И два десятка лет назад, когда, юнцом, он впервые оказался за стеной Ковенской тюрьмы, и сейчас, умудренного жизненным опытом, он уверенно может сказать одно: он гораздо счастливее тех, кто на воле ведет бессмысленную жизнь. И если бы ему пришлось выбирать: тюрьма — или жизнь на свободе, лишенная высокого смысла, он избрал бы тюрьму, иначе и существовать не стоит. Он и выбрал. Тюрьмы, этапы, кандальные тракты. Чтобы в короткие перерывы между «сроками» и арестами отдавать всего себя делу.

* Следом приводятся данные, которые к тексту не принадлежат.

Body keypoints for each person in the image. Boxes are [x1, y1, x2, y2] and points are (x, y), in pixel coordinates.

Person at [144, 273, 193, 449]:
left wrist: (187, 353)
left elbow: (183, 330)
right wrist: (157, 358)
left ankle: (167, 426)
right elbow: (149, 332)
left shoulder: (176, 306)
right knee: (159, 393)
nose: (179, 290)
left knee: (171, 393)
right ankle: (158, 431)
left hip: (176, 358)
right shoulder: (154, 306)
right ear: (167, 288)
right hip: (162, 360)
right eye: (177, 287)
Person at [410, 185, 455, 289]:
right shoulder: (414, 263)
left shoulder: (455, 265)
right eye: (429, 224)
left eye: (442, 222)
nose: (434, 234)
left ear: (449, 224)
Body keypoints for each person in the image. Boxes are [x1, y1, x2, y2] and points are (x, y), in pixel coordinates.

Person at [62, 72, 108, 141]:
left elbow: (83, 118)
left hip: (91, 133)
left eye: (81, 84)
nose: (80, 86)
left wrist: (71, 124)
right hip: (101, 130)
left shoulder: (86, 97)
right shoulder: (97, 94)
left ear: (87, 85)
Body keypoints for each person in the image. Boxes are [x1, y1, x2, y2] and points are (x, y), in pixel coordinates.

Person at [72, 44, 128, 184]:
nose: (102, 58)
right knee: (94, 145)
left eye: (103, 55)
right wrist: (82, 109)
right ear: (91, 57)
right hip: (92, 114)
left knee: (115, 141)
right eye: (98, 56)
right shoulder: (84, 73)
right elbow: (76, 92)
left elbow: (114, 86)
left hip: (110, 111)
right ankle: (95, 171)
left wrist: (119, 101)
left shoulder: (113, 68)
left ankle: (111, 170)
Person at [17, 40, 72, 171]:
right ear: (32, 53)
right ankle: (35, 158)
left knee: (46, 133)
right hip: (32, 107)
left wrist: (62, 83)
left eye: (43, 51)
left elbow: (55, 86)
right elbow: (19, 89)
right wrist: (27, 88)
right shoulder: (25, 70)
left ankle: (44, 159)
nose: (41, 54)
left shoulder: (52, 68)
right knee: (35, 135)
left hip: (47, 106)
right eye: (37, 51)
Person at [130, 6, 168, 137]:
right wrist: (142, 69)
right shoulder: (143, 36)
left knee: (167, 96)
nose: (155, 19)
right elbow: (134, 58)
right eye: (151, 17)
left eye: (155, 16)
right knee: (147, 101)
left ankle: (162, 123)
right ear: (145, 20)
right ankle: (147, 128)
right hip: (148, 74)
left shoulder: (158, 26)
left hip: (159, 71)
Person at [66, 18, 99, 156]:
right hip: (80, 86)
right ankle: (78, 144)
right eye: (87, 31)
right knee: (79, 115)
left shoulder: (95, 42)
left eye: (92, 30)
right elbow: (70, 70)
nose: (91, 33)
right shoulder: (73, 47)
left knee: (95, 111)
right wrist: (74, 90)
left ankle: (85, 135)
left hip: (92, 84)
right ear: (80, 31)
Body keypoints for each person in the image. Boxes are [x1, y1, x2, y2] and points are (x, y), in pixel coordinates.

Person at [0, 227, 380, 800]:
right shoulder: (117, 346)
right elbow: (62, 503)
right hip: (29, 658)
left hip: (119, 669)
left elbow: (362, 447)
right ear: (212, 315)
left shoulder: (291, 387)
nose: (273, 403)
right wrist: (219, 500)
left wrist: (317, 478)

Тогда, в юности, он легкомысленно считал, что тюрьма страшна лишь для слабых. Теперь он знает: страшна и для сильных — для тех, кому чуждо отчаяние.

Она тяжка неотвратимостью болезней. Еще в первой ссылке он заразился трахомой, и по сей день застарелая болезнь дает вспышки. Застудил легкие, и теперь мучает его хронический плеврит. Разве один он?.. Все здесь больны. Шквалами налетают эпидемии: тифы, чахотка, лихорадки. Все натужно кашляют. Лица зеленые, одутловатые. Еда — мороженая капуста, шлепок гороховой каши без масла. Многие арестанты и зимой выходят на прогулки в ботинках без подошв. «На передовой солдатам еще голодней и одеты хуже!» — отверг их претензии тюремный инспектор. Превосходно! Если на фронте того хуже.